The increasing German reaction against those traditions, particularly in
morals, was not wholly sympathetic to the temper of the gentry, at least
in England, and was sometimes exasperating.
All nations have cynically violated treaties at one time or another, but
there is about a solemnly undertaken treaty by the great European powers
and affecting the happiness of the smaller neutral States something
particularly sacred. And though it must not for one moment be regarded
as the principal cause of the war, it is true that the crudity of
Prussia's neglect of treaties, the too simple fashion in which Prussia
proposed a breach of international obligations in the matter of Belgium,
did affect the conscience of not a few powerful men in England, and,
what is perhaps more important, furnished a definite and concrete point
on which the doubtful issue of peace or war could repose.
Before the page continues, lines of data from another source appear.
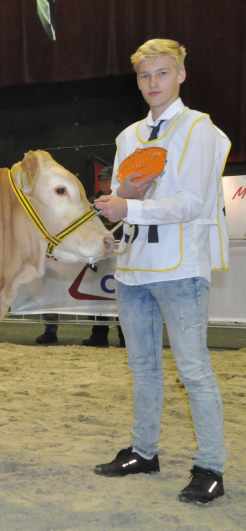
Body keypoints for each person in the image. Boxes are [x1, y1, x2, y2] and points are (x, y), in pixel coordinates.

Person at [94, 39, 230, 504]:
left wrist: (128, 202)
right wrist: (121, 199)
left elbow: (192, 204)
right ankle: (143, 451)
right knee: (143, 367)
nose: (152, 83)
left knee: (194, 369)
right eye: (144, 76)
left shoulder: (200, 130)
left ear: (181, 75)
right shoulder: (128, 136)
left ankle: (210, 467)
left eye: (161, 74)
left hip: (179, 267)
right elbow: (121, 197)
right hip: (132, 268)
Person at [83, 166, 126, 348]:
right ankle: (99, 334)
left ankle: (125, 335)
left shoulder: (123, 201)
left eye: (106, 179)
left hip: (122, 251)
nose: (103, 182)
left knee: (123, 295)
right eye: (101, 180)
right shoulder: (92, 201)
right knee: (97, 295)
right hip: (100, 253)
It must be remembered in this connection that Prussia had a novel
tradition of her own in such matters. The phrase "The Frederickian
tradition" is an accurate phrase. Frederick the Great did start the open
and avowed doctrine that a breach of international convention and of
international morals is always tolerable in the aggrandizement of one's
country.
I think one is not telling the truth if one says that the proposed
violation of Belgian territory for the invasion of France was of a
nature to cause an explosion of anger in the very hardened minds of the
professional politicians in any modern country.